Cardiac microvascular rarefaction appears to be involved in hyperthyroidism-induced left ventricular hypertrophy and dysfunction. We investigated the effects of losartan, an AT1 receptor antagonist; diltiazem, a calcium channel blocker; and propranolol, a ß-adrenergic receptor antagonist, on cardiac function and structural microcirculatory cardiac alterations in an experimental model of l-thyroxin-induced hyperthyroidism in rats. Hyperthyroidism (HYPER) was induced by intraperitoneal injections of l-thyroxin for 35 days (600 µg/kg/day; n = 32).
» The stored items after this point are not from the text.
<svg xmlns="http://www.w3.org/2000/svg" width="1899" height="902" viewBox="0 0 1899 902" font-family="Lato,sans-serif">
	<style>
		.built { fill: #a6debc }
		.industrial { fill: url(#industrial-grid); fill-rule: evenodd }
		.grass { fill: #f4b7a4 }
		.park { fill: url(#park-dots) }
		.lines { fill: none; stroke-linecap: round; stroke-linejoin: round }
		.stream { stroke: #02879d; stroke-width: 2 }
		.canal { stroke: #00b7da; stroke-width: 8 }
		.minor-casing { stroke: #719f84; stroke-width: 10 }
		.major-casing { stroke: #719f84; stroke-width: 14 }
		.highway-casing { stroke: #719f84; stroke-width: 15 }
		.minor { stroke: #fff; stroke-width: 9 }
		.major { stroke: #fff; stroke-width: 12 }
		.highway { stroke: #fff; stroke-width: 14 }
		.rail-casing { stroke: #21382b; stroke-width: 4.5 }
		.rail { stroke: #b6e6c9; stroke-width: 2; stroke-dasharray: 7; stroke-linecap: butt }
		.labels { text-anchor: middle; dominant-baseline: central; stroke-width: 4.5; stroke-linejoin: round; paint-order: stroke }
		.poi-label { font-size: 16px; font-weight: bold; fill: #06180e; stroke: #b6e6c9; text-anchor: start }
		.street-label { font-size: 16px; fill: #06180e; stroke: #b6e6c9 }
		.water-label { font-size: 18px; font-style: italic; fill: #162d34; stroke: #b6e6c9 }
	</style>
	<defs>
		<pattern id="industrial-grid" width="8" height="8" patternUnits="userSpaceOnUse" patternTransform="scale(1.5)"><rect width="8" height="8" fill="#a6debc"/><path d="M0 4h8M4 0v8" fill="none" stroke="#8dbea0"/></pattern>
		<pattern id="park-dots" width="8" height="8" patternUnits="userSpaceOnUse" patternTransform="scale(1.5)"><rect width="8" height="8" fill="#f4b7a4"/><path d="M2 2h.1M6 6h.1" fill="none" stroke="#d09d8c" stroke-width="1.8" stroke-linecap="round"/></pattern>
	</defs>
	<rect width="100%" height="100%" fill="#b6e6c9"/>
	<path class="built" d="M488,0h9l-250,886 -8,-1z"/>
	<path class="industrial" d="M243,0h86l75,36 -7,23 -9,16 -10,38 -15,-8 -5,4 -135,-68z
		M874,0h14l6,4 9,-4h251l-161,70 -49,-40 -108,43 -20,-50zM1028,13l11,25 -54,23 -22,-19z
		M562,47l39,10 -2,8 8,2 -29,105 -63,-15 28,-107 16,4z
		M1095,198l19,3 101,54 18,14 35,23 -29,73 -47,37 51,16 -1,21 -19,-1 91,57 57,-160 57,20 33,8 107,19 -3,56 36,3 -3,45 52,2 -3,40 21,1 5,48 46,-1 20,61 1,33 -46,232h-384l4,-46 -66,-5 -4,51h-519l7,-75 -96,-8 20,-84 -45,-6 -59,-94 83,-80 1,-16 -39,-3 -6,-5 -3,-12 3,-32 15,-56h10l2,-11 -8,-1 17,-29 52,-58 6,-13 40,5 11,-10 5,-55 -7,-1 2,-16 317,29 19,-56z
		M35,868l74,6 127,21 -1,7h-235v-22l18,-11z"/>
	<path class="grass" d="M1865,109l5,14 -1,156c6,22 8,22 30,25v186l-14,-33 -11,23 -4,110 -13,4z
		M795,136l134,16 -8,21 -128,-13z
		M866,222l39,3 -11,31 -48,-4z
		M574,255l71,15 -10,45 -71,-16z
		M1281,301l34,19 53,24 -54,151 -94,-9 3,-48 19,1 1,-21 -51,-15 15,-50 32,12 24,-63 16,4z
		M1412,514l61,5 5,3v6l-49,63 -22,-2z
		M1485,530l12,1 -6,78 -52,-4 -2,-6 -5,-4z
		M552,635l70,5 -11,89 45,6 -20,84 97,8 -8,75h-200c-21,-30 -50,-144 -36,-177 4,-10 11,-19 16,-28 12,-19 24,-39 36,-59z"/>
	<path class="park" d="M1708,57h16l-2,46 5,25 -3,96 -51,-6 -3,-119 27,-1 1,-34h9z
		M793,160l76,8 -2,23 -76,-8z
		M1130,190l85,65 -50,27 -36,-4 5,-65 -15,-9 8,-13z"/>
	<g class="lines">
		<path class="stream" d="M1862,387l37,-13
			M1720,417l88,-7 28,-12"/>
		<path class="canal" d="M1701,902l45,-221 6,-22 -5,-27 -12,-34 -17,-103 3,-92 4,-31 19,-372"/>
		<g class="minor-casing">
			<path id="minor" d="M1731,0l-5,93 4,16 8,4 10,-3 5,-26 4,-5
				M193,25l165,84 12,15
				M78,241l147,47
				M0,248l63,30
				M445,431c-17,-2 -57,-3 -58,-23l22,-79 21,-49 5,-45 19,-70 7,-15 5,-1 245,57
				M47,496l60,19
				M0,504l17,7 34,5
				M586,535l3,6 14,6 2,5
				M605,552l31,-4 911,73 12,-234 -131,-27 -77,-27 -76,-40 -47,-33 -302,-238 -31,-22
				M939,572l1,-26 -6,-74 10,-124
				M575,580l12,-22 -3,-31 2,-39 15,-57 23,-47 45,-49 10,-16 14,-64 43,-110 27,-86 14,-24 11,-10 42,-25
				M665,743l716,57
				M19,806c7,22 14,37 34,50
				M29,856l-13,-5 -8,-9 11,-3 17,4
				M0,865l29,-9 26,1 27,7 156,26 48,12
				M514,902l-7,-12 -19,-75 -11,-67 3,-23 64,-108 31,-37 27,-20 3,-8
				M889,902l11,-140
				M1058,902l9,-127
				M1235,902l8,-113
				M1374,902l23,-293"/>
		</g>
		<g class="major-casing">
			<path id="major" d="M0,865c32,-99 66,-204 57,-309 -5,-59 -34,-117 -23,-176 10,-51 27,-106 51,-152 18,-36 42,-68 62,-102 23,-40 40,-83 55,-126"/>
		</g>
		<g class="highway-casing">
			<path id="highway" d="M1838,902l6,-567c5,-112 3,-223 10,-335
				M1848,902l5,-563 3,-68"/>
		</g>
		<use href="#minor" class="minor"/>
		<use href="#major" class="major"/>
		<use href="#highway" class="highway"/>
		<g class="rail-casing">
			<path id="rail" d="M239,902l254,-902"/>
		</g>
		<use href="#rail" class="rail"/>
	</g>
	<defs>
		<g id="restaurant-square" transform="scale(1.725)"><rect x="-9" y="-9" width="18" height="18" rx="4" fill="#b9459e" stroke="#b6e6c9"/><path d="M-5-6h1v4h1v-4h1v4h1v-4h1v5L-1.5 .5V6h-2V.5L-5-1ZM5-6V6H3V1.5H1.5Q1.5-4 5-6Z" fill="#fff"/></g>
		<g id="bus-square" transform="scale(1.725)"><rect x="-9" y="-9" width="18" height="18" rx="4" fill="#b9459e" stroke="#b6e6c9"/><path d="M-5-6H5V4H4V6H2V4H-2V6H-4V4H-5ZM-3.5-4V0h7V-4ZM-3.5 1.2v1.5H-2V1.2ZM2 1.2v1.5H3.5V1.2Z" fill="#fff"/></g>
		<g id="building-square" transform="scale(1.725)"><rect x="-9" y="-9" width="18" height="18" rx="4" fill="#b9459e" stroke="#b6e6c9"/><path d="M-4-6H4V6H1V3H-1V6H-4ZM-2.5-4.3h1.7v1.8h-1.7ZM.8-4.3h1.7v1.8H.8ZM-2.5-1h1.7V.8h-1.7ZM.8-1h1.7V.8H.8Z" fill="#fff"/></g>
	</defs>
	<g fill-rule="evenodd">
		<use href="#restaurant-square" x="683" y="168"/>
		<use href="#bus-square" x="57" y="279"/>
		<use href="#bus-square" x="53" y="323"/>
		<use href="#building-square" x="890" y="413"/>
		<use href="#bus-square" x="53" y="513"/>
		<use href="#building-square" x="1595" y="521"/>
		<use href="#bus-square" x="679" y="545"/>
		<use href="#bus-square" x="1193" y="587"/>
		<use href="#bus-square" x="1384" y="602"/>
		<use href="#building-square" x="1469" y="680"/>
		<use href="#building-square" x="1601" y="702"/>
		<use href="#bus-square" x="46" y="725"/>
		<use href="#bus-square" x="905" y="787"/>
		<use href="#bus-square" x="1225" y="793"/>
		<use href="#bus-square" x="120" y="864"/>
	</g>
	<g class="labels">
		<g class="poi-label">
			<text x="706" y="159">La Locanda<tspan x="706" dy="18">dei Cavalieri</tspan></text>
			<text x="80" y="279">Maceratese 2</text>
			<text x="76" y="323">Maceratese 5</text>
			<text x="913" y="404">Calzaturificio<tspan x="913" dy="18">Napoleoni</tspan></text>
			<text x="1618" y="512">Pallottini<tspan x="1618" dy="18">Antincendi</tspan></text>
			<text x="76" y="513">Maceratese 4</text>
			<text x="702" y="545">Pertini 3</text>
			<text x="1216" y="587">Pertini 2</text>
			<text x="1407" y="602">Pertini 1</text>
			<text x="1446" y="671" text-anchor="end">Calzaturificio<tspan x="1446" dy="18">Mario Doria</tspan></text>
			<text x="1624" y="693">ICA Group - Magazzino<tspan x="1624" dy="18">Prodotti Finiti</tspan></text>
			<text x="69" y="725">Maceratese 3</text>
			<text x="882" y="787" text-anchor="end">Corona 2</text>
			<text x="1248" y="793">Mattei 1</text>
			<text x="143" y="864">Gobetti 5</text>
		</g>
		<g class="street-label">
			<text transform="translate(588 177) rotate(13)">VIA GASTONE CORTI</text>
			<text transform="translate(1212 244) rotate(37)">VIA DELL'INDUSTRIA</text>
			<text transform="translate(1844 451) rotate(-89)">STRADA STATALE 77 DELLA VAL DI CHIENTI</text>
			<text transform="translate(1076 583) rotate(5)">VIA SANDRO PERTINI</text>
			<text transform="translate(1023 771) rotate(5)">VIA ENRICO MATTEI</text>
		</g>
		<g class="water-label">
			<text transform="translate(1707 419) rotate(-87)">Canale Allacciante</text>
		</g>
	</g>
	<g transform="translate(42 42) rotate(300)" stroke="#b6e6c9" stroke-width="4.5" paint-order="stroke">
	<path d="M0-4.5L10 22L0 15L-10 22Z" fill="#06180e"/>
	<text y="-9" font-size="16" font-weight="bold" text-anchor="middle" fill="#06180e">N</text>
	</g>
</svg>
The euthyroid group was treated with distilled water (EUT + VEH; n = 8). On the 14th day, the HYPER group was divided into four groups that received an oral treatment for 21 days with saline (HYPER + VEH; n = 8), losartan (10 mg/kg/day; HYPER + LOS, n = 8), diltiazem (10 mg/kg/day; HYPER + DILT, n = 8), or propranolol (10 mg/kg/day; HYPER + PROP, n = 8). An echocardiographic study was performed at baseline, at the beginning and at the end of the pharmacological treatment protocol (35th day). The structural capillary density in the left ventricle (LV) was analyzed using histochemical analysis with fluorescein isothiocyanate-conjugated Griffonia simplicifolia lectin. HYPER + VEH (182 ± 5 mmHg; P < 0.001) presented higher systolic blood pressure (SBP) compared with EUT + VEH (132 ± 3 mmHg). HYPER + LOS (144 ± 2 mmHg), HYPER + DILT (147 ± 3 mmHg) and HYPER + PROP (153 ± 4 mmHg) presented lower SBP compared with HYPER + VEH (P < 0.001). Chronic treatment with losartan, diltiazem, and propranolol reversed cardiac structural microvascular rarefaction (HYPER + VEH 0.16 ± 0.01; EUT + VEH 0.35 ± 0.02; HYPER + LOS 0.46 ± 0.03; HYPER + DILT 0.49 ± 0.02; HYPER + PROP 0.58 ± 0.04 (Vv[cap]/Vv[fib]); P < 0.001) and enhanced the LV ejection fraction of hyperthyroid rats (HYPER + VEH 71 ± 3; EUT + VEH 85 ± 2; HYPER + LOS 90 ± 3; HYPER + DILT 85 ± 3; HYPER + PROP 86 ± 2%; P < 0.05). In conclusion, chronic treatment with losartan, diltiazem, and propranolol improved the cardiac microcirculation and function in an experimental model of hyperthyroidism in rats.